On Tue, 22 Oct 2019 14:42:41 +0200 Michal Hocko wrote:
> 
> On Tue 22-10-19 20:14:39, Hillf Danton wrote:
> > 
> > On Mon, 21 Oct 2019 14:27:28 +0200 Michal Hocko wrote:
> [...]
> > > Why do we care and which workloads would benefit and how much.
> > 
> > Page preemption, disabled by default, should be turned on by those
> > who wish that the performance of their workloads can survive memory
> > pressure to certain extent.
> 
> I am sorry but this doesn't say anything to me. How come not all
> workloads would fit that description?

That means pp plays a role when kswapd becomes active, and it may
prevent too much jitters in active lru pages.

> > The number of pp users is supposed near the people who change the
> > nice value of their apps either to -1 or higher at least once a week,
> > less than vi users among UK's undergraduates.
> > 
> > > And last but not least why the existing infrastructure doesn't help
> > > (e.g. if you have clearly defined workloads with different
> > > memory consumption requirements then why don't you use memory cgroups to
> > > reflect the priority).
> > 
> > Good question:)
> > 
> > Though pp is implemented by preventing any task from reclaiming as many
> > pages as possible from other tasks that are higher on priority, it is
> > trying to introduce prio into page reclaiming, to add a feature.
> > 
> > Page and memcg are different objects after all; pp is being added at
> > the page granularity. It should be an option available in environments
> > without memcg enabled.
> 
> So do you actually want to establish LRUs per priority?

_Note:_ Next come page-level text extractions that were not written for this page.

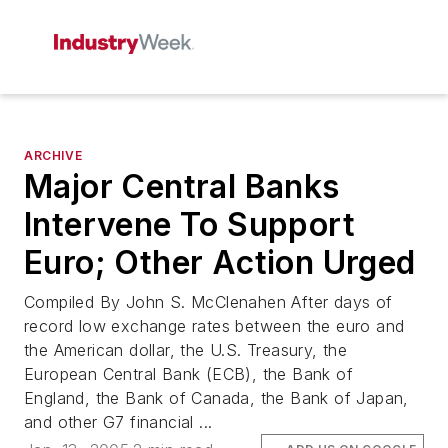
ARCHIVE
Major Central Banks
Intervene To Support
Euro; Other Action Urged
Compiled By John S. McClenahen After days of
record low exchange rates between the euro and
the American dollar, the U.S. Treasury, the
European Central Bank (ECB), the Bank of
England, the Bank of Canada, the Bank of Japan,
and other G7 financial ...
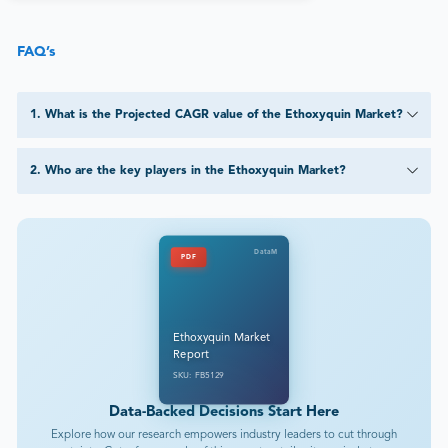
FAQ’s
1
.
What is the Projected CAGR value of the Ethoxyquin Market?
2
.
Who are the key players in the Ethoxyquin Market?
DataM
PDF
Ethoxyquin Market
Report
SKU: FB5129
Data-Backed Decisions Start Here
Explore how our research empowers industry leaders to cut through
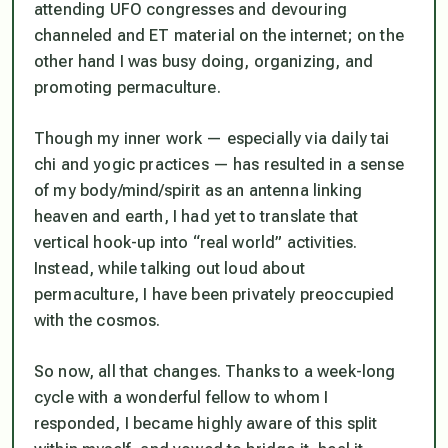
attending UFO congresses and devouring
channeled and ET material on the internet; on the
other hand I was busy doing, organizing, and
promoting permaculture.
Though my inner work — especially via daily tai
chi and yogic practices — has resulted in a sense
of my body/mind/spirit as an antenna linking
heaven and earth, I had yet to translate that
vertical hook-up into “real world” activities.
Instead, while talking out loud about
permaculture, I have been privately preoccupied
with the cosmos.
So now, all that changes. Thanks to a week-long
cycle with a wonderful fellow to whom I
responded
, I became highly aware of this split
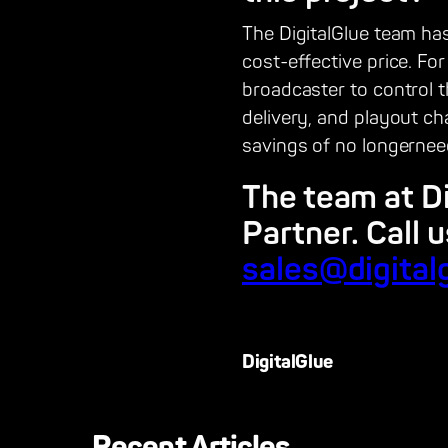
The DigitalGlue team has
cost-effective price. Fo
broadcaster to control 
delivery, and playout c
savings of no longerneed
The team at D
Partner. Call 
sales@digital
DigitalGlue
Recent Articles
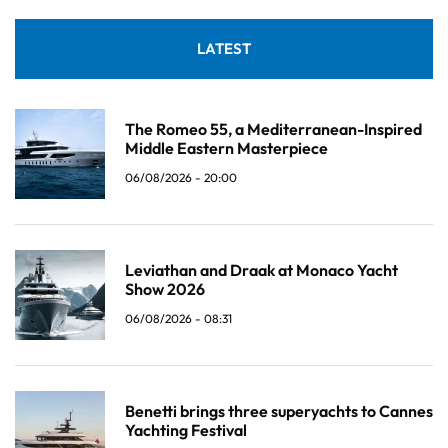
LATEST
The Romeo 55, a Mediterranean-Inspired
Middle Eastern Masterpiece
06/08/2026 - 20:00
Leviathan and Draak at Monaco Yacht
Show 2026
06/08/2026 - 08:31
Benetti brings three superyachts to Cannes
Yachting Festival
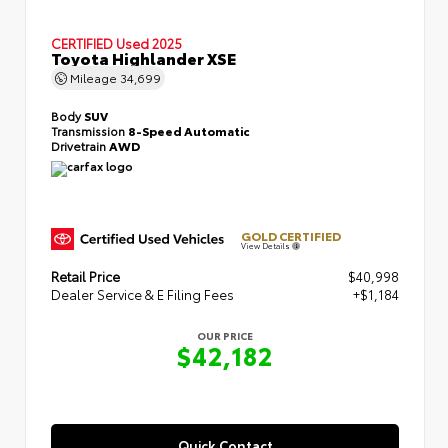
CERTIFIED
Used 2025
Toyota Highlander XSE
Mileage
34,699
Body
SUV
Transmission
8-Speed Automatic
Drivetrain
AWD
GOLD CERTIFIED
View Details
Retail Price
$40,998
Dealer Service & E Filing Fees
+$1,184
OUR PRICE
$42,182
Quick Contact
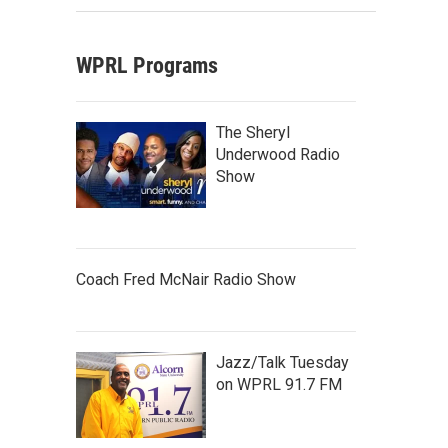
WPRL Programs
The Sheryl
Underwood Radio
Show
Coach Fred McNair Radio Show
Jazz/Talk Tuesday
on WPRL 91.7 FM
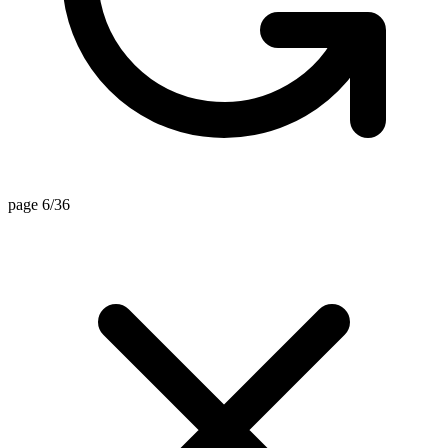
page 6/36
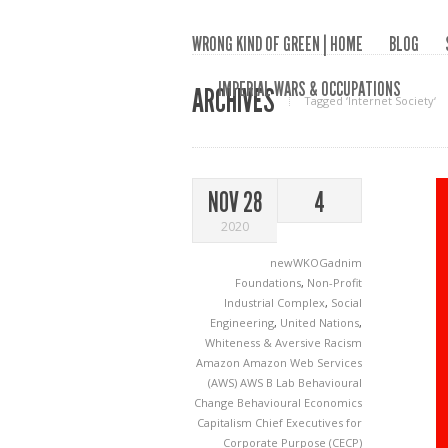
WRONG KIND OF GREEN | HOME
BLOG
IMPERIAL WARS & OCCUPATIONS
ARCHIVES
Tagged ‘Internet Society‘
NOV 28
4
2020
newWKOGadnim
Foundations
,
Non-Profit
Industrial Complex
,
Social
Engineering
,
United Nations
,
Whiteness & Aversive Racism
Amazon
Amazon Web Services
(AWS)
AWS
B Lab
Behavioural
Change
Behavioural Economics
Capitalism
Chief Executives for
Corporate Purpose (CECP)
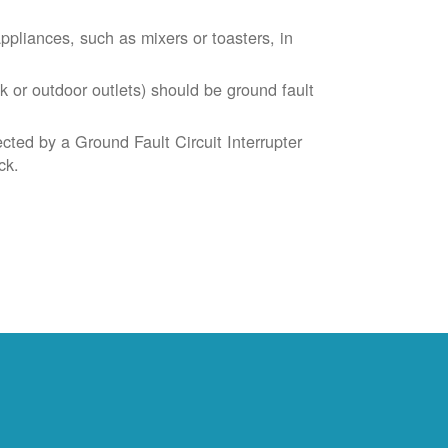
liances, such as mixers or toasters, in
k or outdoor outlets) should be ground fault
cted by a Ground Fault Circuit Interrupter
ck.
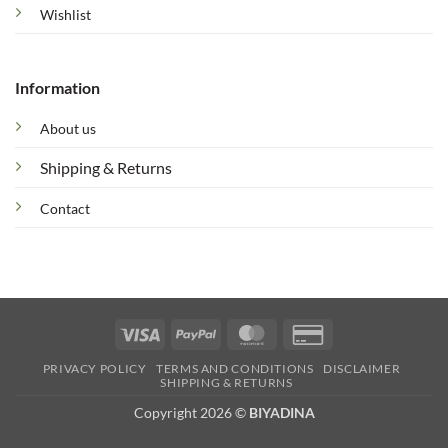
Wishlist
Information
About us
Shipping & Returns
Contact
Visa
PayPal
MasterCard
Credit
Card
PRIVACY POLICY
TERMS AND CONDITIONS
DISCLAIMER
2
SHIPPING & RETURNS
Copyright 2026 ©
BIYADINA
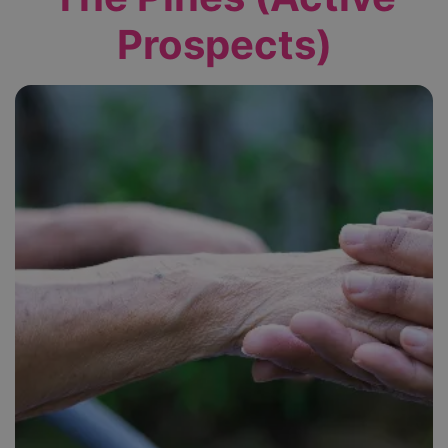
Prospects)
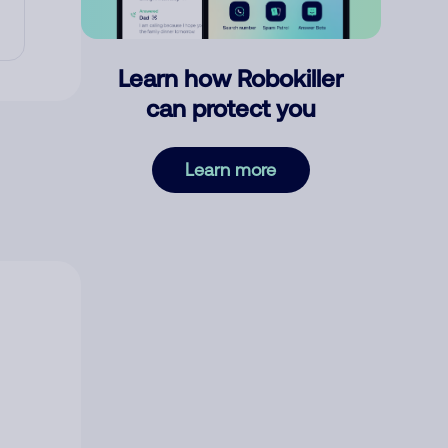
Learn how Robokiller
can protect you
Learn more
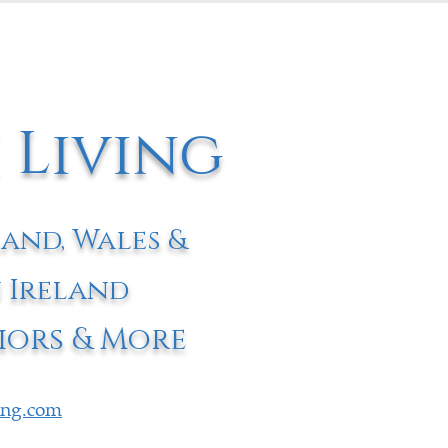
 Living
land, Wales &
 Ireland
iors & More
ving.com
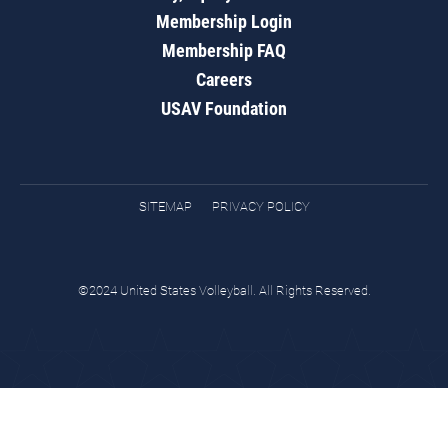
Membership Login
Membership FAQ
Careers
USAV Foundation
SITEMAP
PRIVACY POLICY
©2024 United States Volleyball. All Rights Reserved.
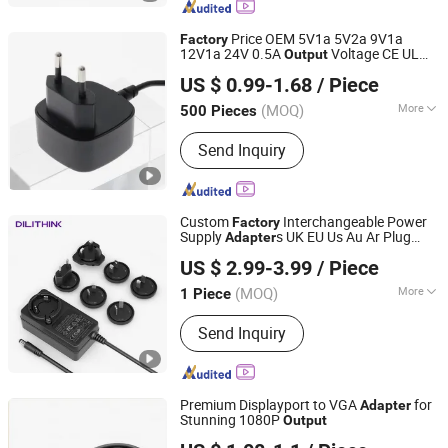
Price OEM 5V1a 5V2a 9V1a
Factory
12V1a 24V 0.5A
Voltage CE UL
Output
Shenzhen Merryking Electronics Co., Ltd.
Ukca Kc Kcc Korea Plug Wall Mount Type
US $ 0.99-1.68
/ Piece
Power
Adapter
Guangdong, China
Since 2011
(MOQ)
More
500 Pieces
Color :
White
Send Inquiry
Custom
Interchangeable Power
Factory
Supply
s UK EU Us Au Ar Plug
Adapter
Shenzhen Dilithink Electronics Co., Ltd.
33.6V 35V 36V 48V Power Adaptor with
US $ 2.99-3.99
/ Piece
24V & 9V DC
Output
(MOQ)
More
1 Piece
Guangdong, China
Since 2023
Main Products:
POWER ADAPTER,
Send Inquiry
AC/DC ADAPTER, USB CHARGER,
GAN PD FAST CHARGER, CHARGER
Premium Displayport to VGA
for
Adapter
Stunning 1080P
Output
Changzhou Wistar Electronics Co., Ltd.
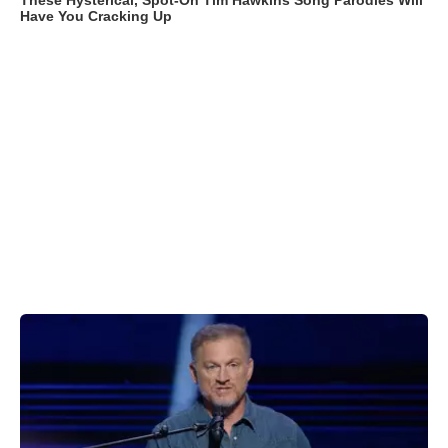
These Hysterical, Spot-On Tim Hawkins Song Parodies Will
Have You Cracking Up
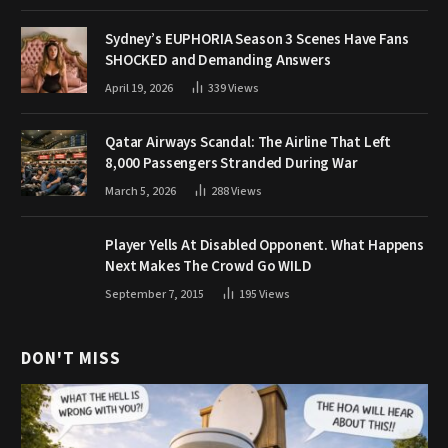
Sydney’s EUPHORIA Season 3 Scenes Have Fans
SHOCKED and Demanding Answers
April 19, 2026
339
Views
Qatar Airways Scandal: The Airline That Left
8,000 Passengers Stranded During War
March 5, 2026
288
Views
Player Yells At Disabled Opponent. What Happens
Next Makes The Crowd Go WILD
September 7, 2015
195
Views
DON'T MISS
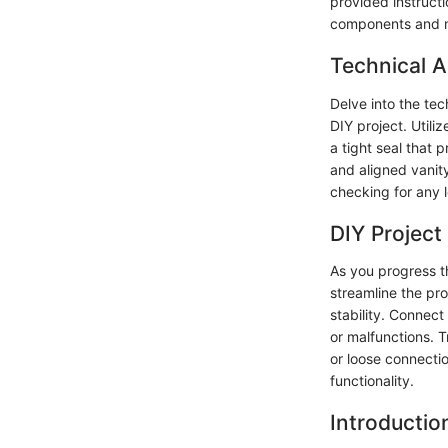
provided instructi
components and m
Technical A
Delve into the tec
DIY project. Utili
a tight seal that 
and aligned vanity
checking for any l
DIY Project
As you progress th
streamline the pr
stability. Connec
or malfunctions. T
or loose connecti
functionality.
Introductio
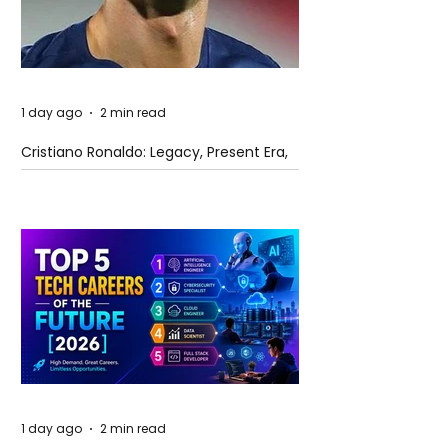
1 day ago
2 min read
Cristiano Ronaldo: Legacy, Present Era,
and Future Horizons
1 day ago
2 min read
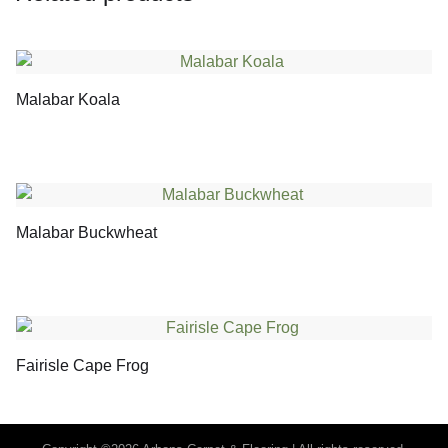
Malabar Koala
Malabar Buckwheat
Fairisle Cape Frog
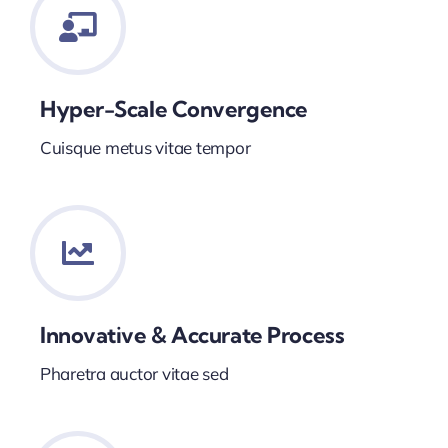
Hyper-Scale Convergence
Cuisque metus vitae tempor
Innovative & Accurate Process
Pharetra auctor vitae sed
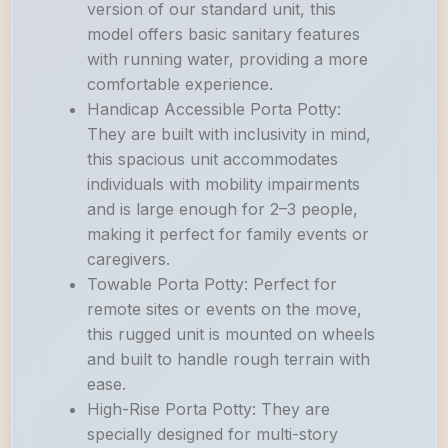
version of our standard unit, this
model offers basic sanitary features
with running water, providing a more
comfortable experience.
Handicap Accessible Porta Potty:
They are built with inclusivity in mind,
this spacious unit accommodates
individuals with mobility impairments
and is large enough for 2–3 people,
making it perfect for family events or
caregivers.
Towable Porta Potty: Perfect for
remote sites or events on the move,
this rugged unit is mounted on wheels
and built to handle rough terrain with
ease.
High-Rise Porta Potty: They are
specially designed for multi-story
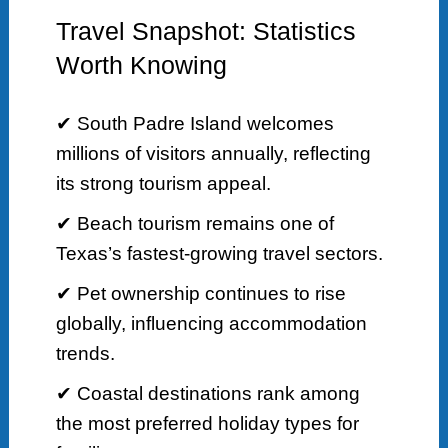
Travel Snapshot: Statistics
Worth Knowing
✔ South Padre Island welcomes
millions of visitors annually, reflecting
its strong tourism appeal.
✔ Beach tourism remains one of
Texas’s fastest-growing travel sectors.
✔ Pet ownership continues to rise
globally, influencing accommodation
trends.
✔ Coastal destinations rank among
the most preferred holiday types for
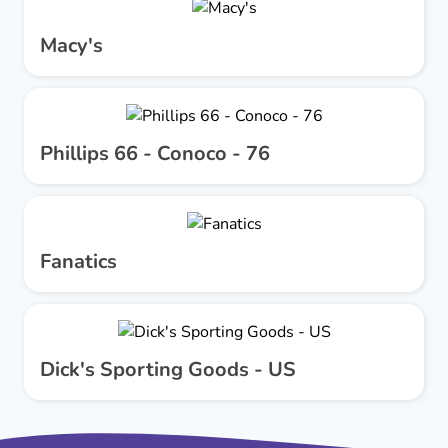
Macy's
Phillips 66 - Conoco - 76
Fanatics
Dick's Sporting Goods - US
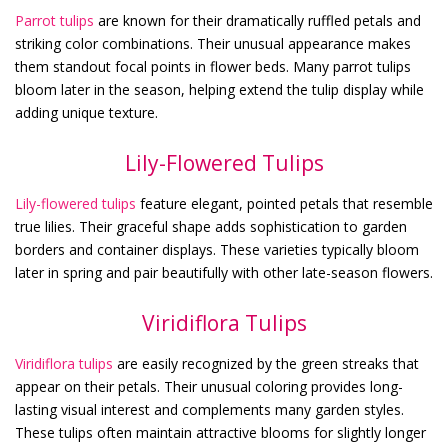
Parrot tulips
are known for their dramatically ruffled petals and
striking color combinations. Their unusual appearance makes
them standout focal points in flower beds. Many parrot tulips
bloom later in the season, helping extend the tulip display while
adding unique texture.
Lily-Flowered Tulips
Lily-flowered tulips
feature elegant, pointed petals that resemble
true lilies. Their graceful shape adds sophistication to garden
borders and container displays. These varieties typically bloom
later in spring and pair beautifully with other late-season flowers.
Viridiflora Tulips
Viridiflora tulips
are easily recognized by the green streaks that
appear on their petals. Their unusual coloring provides long-
lasting visual interest and complements many garden styles.
These tulips often maintain attractive blooms for slightly longer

No, no change other than the prio for every lru page was added. LRU per prio
is too much to implement.

> Why using memcgs is not an option?

I have plan to add prio in memcg. As you see, I sent a rfc before v0 with
nice added in memcg, and realised a couple days ago that its dependence on
soft limit reclaim is not acceptable.

But we can't do that without determining how to define memcg's prio.
What is in mind now is the highest (or lowest) prio of tasks in a memcg
with a knob offered to userspace.

If you like, I want to have a talk about it sometime later.

> This is the main facility to partition reclaimable
> memory in the first place. You should really focus on explaining on why
> a much more fine grained control is needed much more thoroughly.
> 
> > What is way different from the protections offered by memory cgroup
> > is that pages protected by memcg:min/low can't be reclaimed regardless
> > of memory pressure. Such guarantee is not available under pp as it only
> > suggests an extra factor to consider on deactivating lru pages.
> 
> Well, low limit can be breached if there is no eliglible memcg to be
> reclaimed. That means that you can shape some sort of priority by
> setting the low limit already.
> 
> [...]
> 
> > What was added on the reclaimer side is
> > 
> > 1, kswapd sets pgdat->kswapd_prio, the switch between page reclaimer
> >    and allocator in terms of prio, to the lowest value before taking
> >    a nap.
> > 
> > 2, any allocator is able to wake up the reclaimer because of the
> >    lowest prio, and it starts reclaiming pages using the waker's prio.
> > 
> > 3, allocator comes while kswapd is active, its prio is checked and
> >    no-op if kswapd is higher on prio; otherwise switch is updated
> >    with the higher prio.
> > 
> > 4, every time kswapd raises sc.priority that starts with DEF_PRIORITY,
> >    it is checked if there is pending update of switch; and kswapd's
> >    prio steps up if there is a pending one, thus its prio never steps
> >    down. Nor prio inversion. 
> > 
> > 5, goto 1 when kswapd finishes its work.
> 
> What about the direct reclaim?

Their prio will not change before reclaiming finishes, so leave it be.

> What if pages of a lower priority are
> hard to reclaim? Do you want a process of a higher priority stall more
> just because it has to wait for those lower priority pages?

The problems above are not introduced by pp, let Mr. Kswapd take care of
them.

(It is 22:23 local time, lets continue after a 7-hour sleep. Good night.)

Thanks
Hillf